→ **AIM OF THE EXERCISE**
Could you please output all of the data exactly, without the images?

→ **RECORD SET**
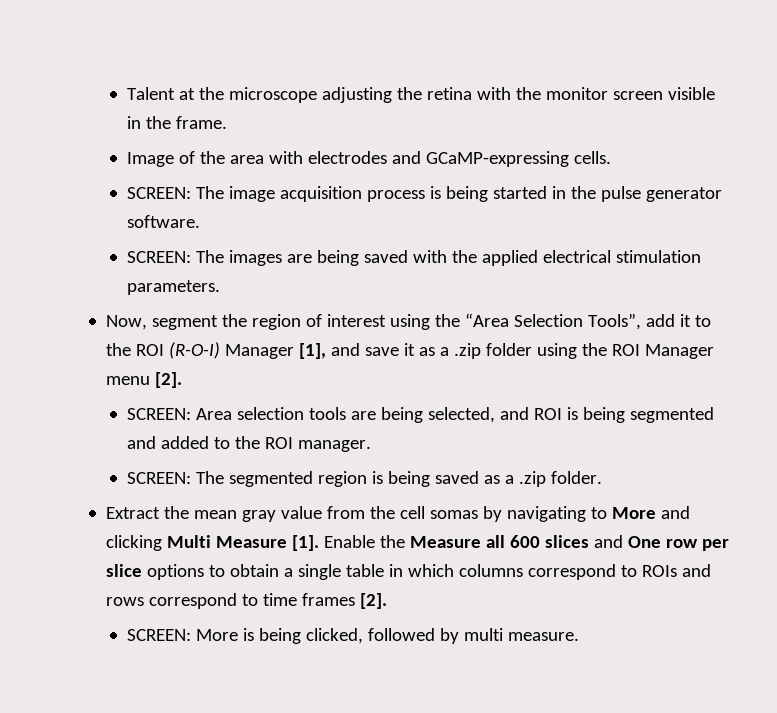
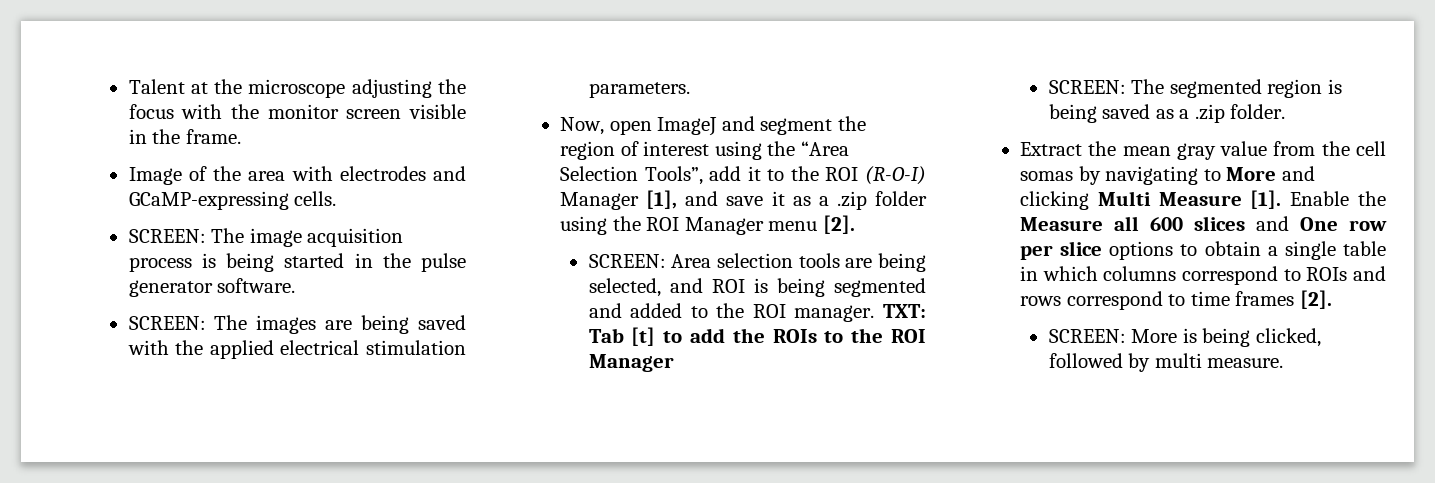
[426,87,472,100] retina -> [128,104,174,119] focus
(147, 322) none -> [609,116,755,136] open ImageJ and
(371, 446) none -> [883,304,926,318] [588,327,926,346] [588,354,674,372] TXT: Tab [t] to add the ROIs to the ROI Manager

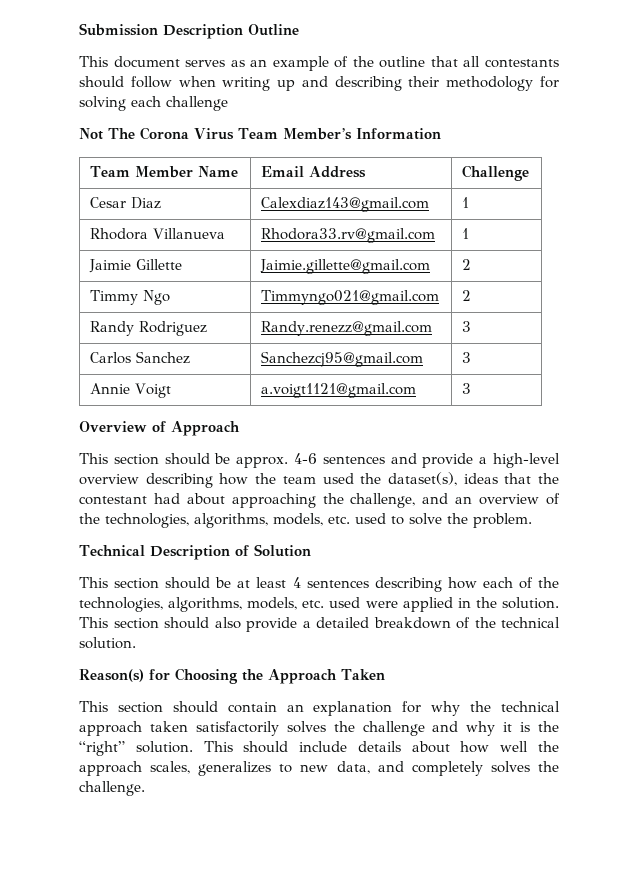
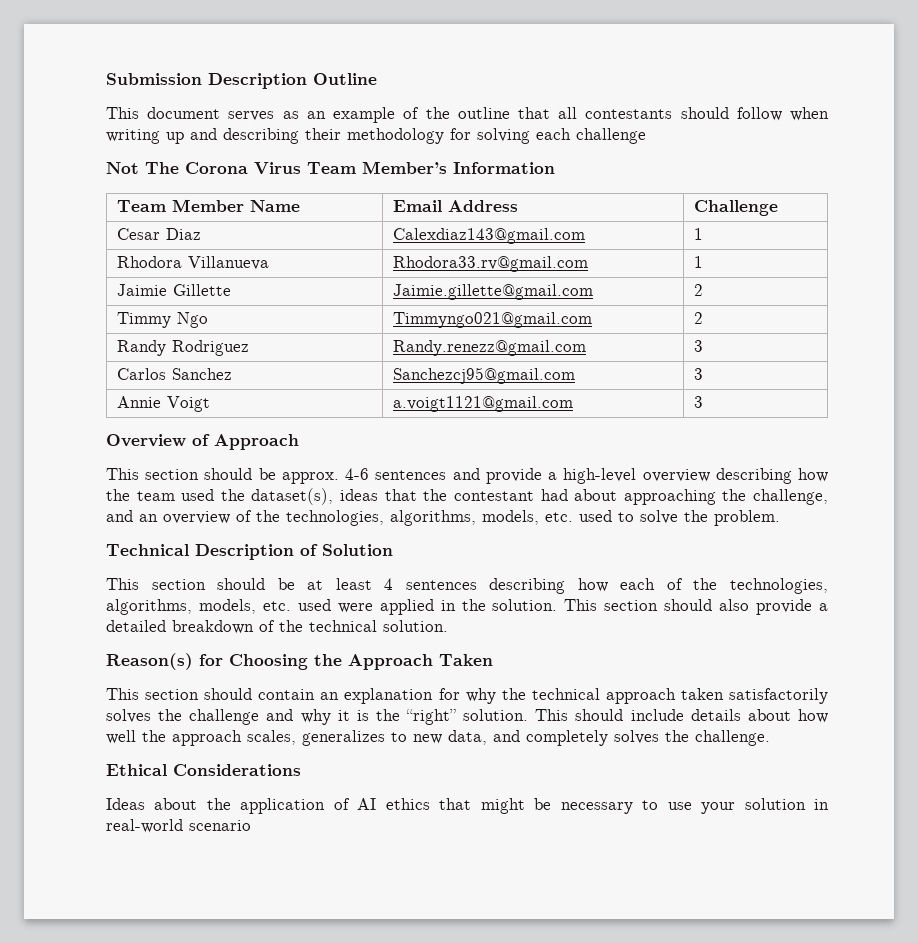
(145, 788) none -> [106,764,301,776] [106,798,829,814] [106,819,251,833] // Ethical Considerations // Ideas about the application of AI ethics that might be necessary to use your solution in real-world scenario

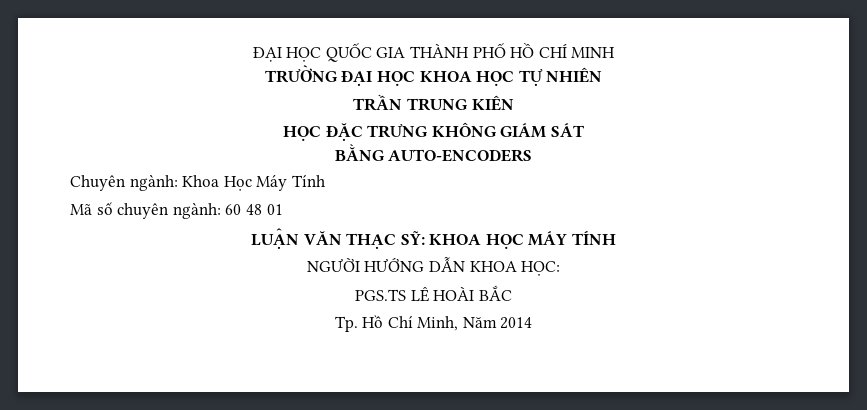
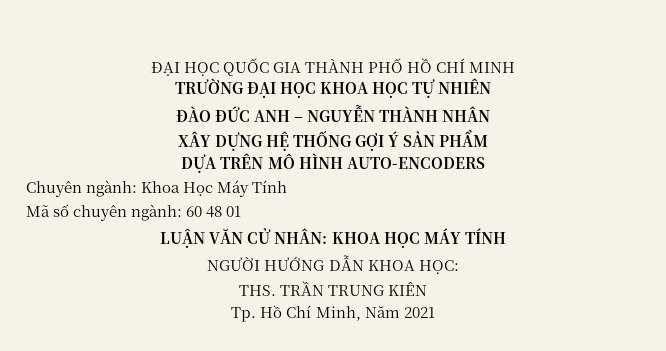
[353,94,514,111] [283,122,584,141] [334,144,384,161] TRẦN TRUNG KIÊN // HỌC ĐẶC TRƯNG KHÔNG GIÁM SÁT // BẰNG -> [175,105,491,122] [177,129,489,151] [181,153,343,173] ĐÀO ĐỨC ANH – NGUYỄN THÀNH NHÂN // XÂY DỰNG HỆ THỐNG GỢI Ý SẢN PHẨM // DỰA TRÊN MÔ HÌNH
[346,231,425,249] THẠC SỸ: -> [247,228,328,244] CỬ NHÂN:
[355,285,512,302] PGS.TS LÊ HOÀI BẮC -> [238,281,428,296] THS. TRẦN TRUNG KIÊN
[500,317,533,329] 2014 -> [403,307,435,318] 2021

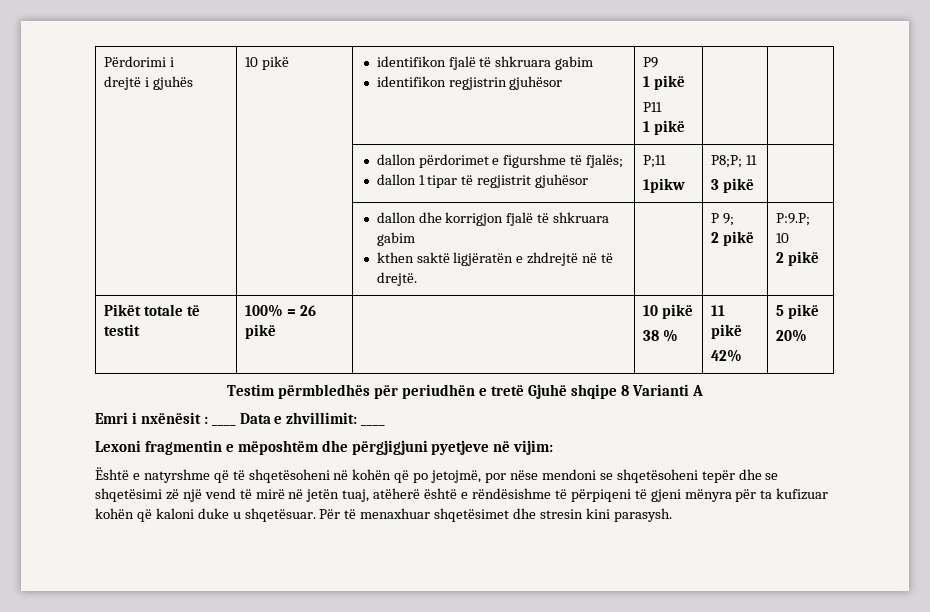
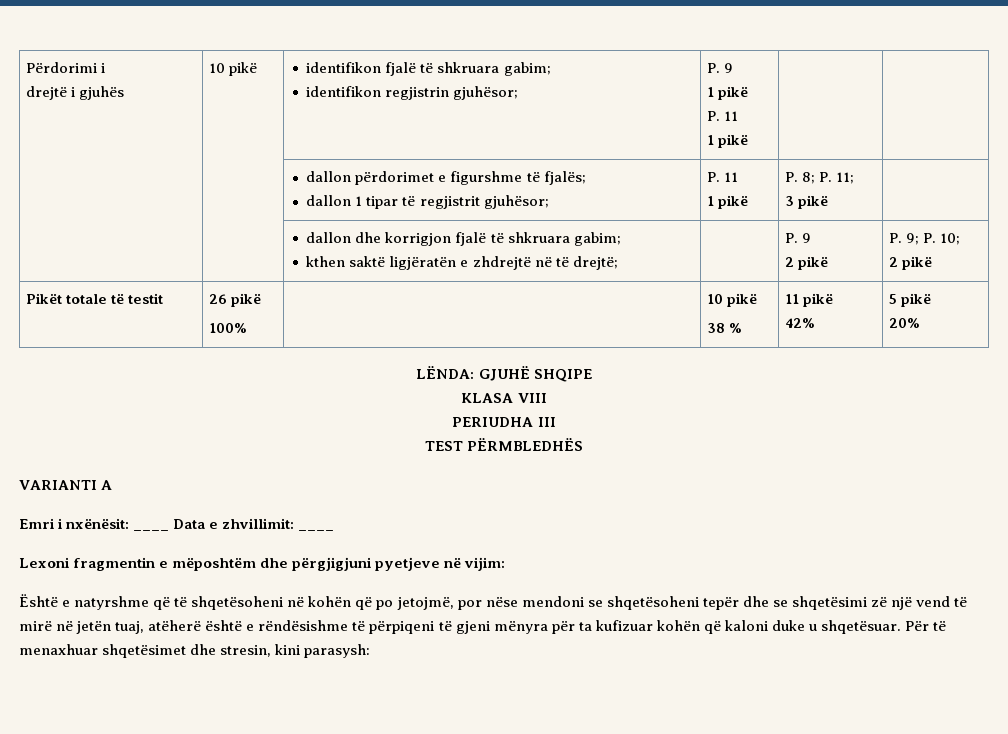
[555,56,594,70] gabim -> [503,62,551,76] gabim;
[509,76,563,90] [642,57,658,68] gjuhësor | P9 -> [453,86,519,100] [706,63,733,73] gjuhësor; | P. 9
[642,102,662,112] P11 -> [706,111,738,121] P. 11
[535,174,589,188] [642,155,666,168] [642,178,685,193] [710,155,757,168] gjuhësor | P;11 // 1pikw | P8;P; 11 -> [483,195,549,209] [706,172,738,182] [706,195,748,209] [784,172,854,184] gjuhësor; | P. 11 // 1 pikë | P. 8; P. 11;
[376,232,415,246] gabim -> [573,232,621,246] gabim;
[376,272,417,286] [710,213,734,226] drejtë. | | P 9; -> [572,256,618,270] [784,233,811,243] drejtë; | | P. 9
[775,213,810,226] [775,233,789,243] P:9.P; 10 -> [888,233,960,245] P. 9; P. 10;
[244,304,296,317] 100% = -> (163, 298) none
(276, 331) none -> [208,323,247,333] // 100%
[227,384,689,399] Testim përmbledhës për periudhën e tretë Gjuhë shqipe 8 Varianti -> [416,366,592,382] [461,393,547,403] [452,417,556,427] [424,438,584,451] [19,480,97,490] LËNDA: GJUHË SHQIPE // KLASA VIII // PERIUDHA III // TEST PËRMBLEDHËS // VARIANTI
[140,412,208,424] nxënësit : -> [66,518,130,529] nxënësit:
[540,508,672,522] stresin kini parasysh. -> [220,644,371,658] stresin, kini parasysh:

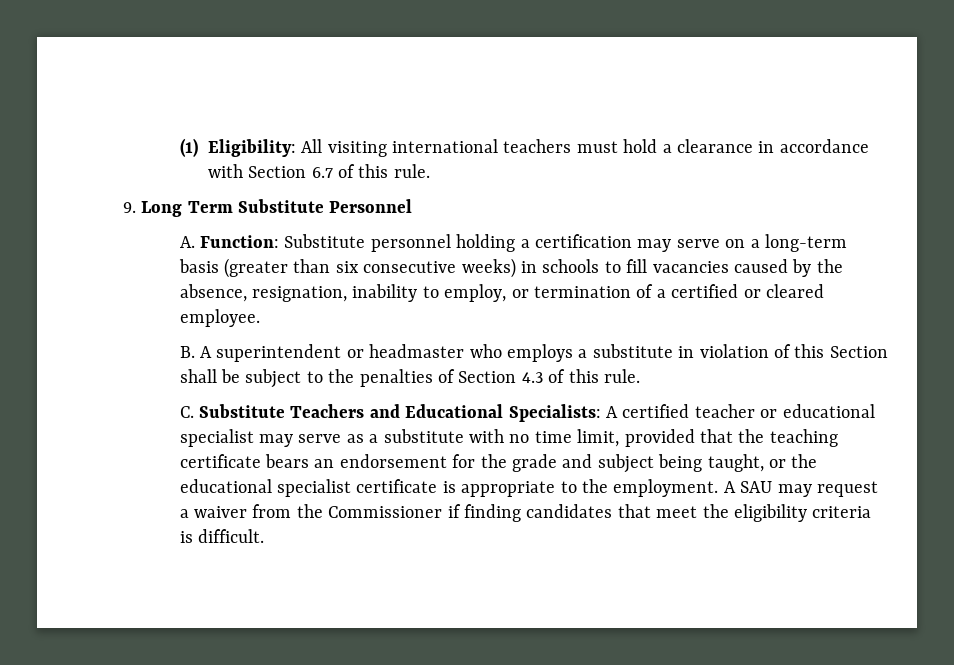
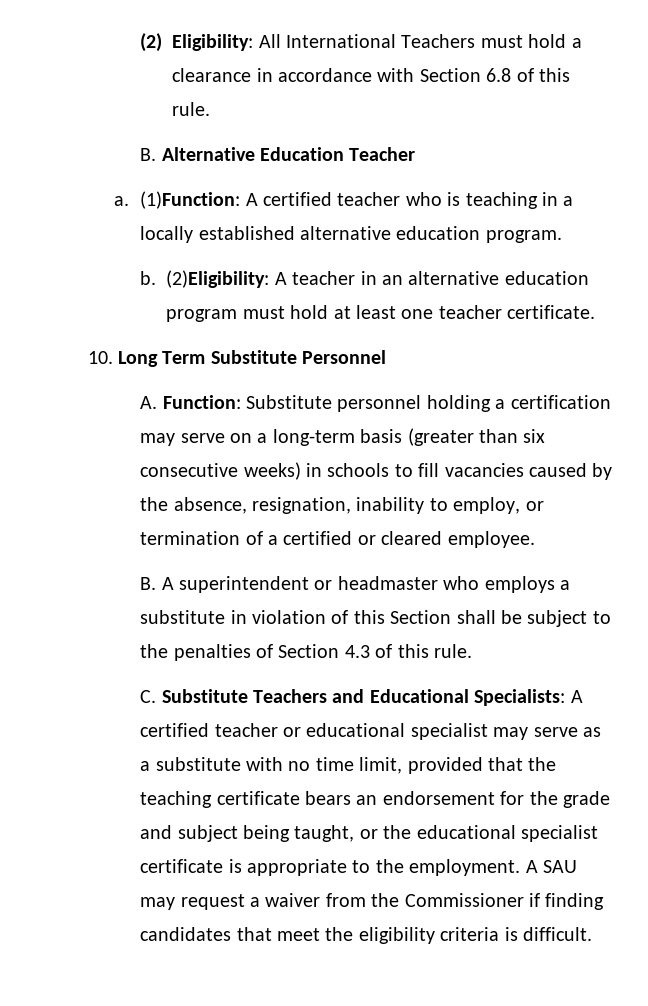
[179,138,198,157] (1) -> [140,33,163,52] (2)
[327,139,572,157] visiting international teachers -> [285,34,476,48] International Teachers
[311,164,430,178] [122,202,136,213] 6.7 of this rule. // 9. -> [486,68,570,82] [172,102,211,116] [140,147,416,161] [113,191,574,209] [140,226,562,243] [140,270,589,288] [166,305,596,322] [87,351,113,364] 6.8 of this rule. // B. Alternative Education Teacher // a. (1)Function: A certified teacher who is teaching in a locally established alternative education program. // b. (2)Eligibility: A teacher in an alternative education program must hold at least one teacher certificate. // 10.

→ **COMPLETED EXERCISE**
[426,87,472,100] retina -> [128,104,174,119] focus
(147, 322) none -> [609,116,755,136] open ImageJ and
(371, 446) none -> [883,304,926,318] [588,327,926,346] [588,354,674,372] TXT: Tab [t] to add the ROIs to the ROI Manager

(145, 788) none -> [106,764,301,776] [106,798,829,814] [106,819,251,833] // Ethical Considerations // Ideas about the application of AI ethics that might be necessary to use your solution in real-world scenario

[353,94,514,111] [283,122,584,141] [334,144,384,161] TRẦN TRUNG KIÊN // HỌC ĐẶC TRƯNG KHÔNG GIÁM SÁT // BẰNG -> [175,105,491,122] [177,129,489,151] [181,153,343,173] ĐÀO ĐỨC ANH – NGUYỄN THÀNH NHÂN // XÂY DỰNG HỆ THỐNG GỢI Ý SẢN PHẨM // DỰA TRÊN MÔ HÌNH
[346,231,425,249] THẠC SỸ: -> [247,228,328,244] CỬ NHÂN:
[355,285,512,302] PGS.TS LÊ HOÀI BẮC -> [238,281,428,296] THS. TRẦN TRUNG KIÊN
[500,317,533,329] 2014 -> [403,307,435,318] 2021

[555,56,594,70] gabim -> [503,62,551,76] gabim;
[509,76,563,90] [642,57,658,68] gjuhësor | P9 -> [453,86,519,100] [706,63,733,73] gjuhësor; | P. 9
[642,102,662,112] P11 -> [706,111,738,121] P. 11
[535,174,589,188] [642,155,666,168] [642,178,685,193] [710,155,757,168] gjuhësor | P;11 // 1pikw | P8;P; 11 -> [483,195,549,209] [706,172,738,182] [706,195,748,209] [784,172,854,184] gjuhësor; | P. 11 // 1 pikë | P. 8; P. 11;
[376,232,415,246] gabim -> [573,232,621,246] gabim;
[376,272,417,286] [710,213,734,226] drejtë. | | P 9; -> [572,256,618,270] [784,233,811,243] drejtë; | | P. 9
[775,213,810,226] [775,233,789,243] P:9.P; 10 -> [888,233,960,245] P. 9; P. 10;
[244,304,296,317] 100% = -> (163, 298) none
(276, 331) none -> [208,323,247,333] // 100%
[227,384,689,399] Testim përmbledhës për periudhën e tretë Gjuhë shqipe 8 Varianti -> [416,366,592,382] [461,393,547,403] [452,417,556,427] [424,438,584,451] [19,480,97,490] LËNDA: GJUHË SHQIPE // KLASA VIII // PERIUDHA III // TEST PËRMBLEDHËS // VARIANTI
[140,412,208,424] nxënësit : -> [66,518,130,529] nxënësit:
[540,508,672,522] stresin kini parasysh. -> [220,644,371,658] stresin, kini parasysh:

[179,138,198,157] (1) -> [140,33,163,52] (2)
[327,139,572,157] visiting international teachers -> [285,34,476,48] International Teachers
[311,164,430,178] [122,202,136,213] 6.7 of this rule. // 9. -> [486,68,570,82] [172,102,211,116] [140,147,416,161] [113,191,574,209] [140,226,562,243] [140,270,589,288] [166,305,596,322] [87,351,113,364] 6.8 of this rule. // B. Alternative Education Teacher // a. (1)Function: A certified teacher who is teaching in a locally established alternative education program. // b. (2)Eligibility: A teacher in an alternative education program must hold at least one teacher certificate. // 10.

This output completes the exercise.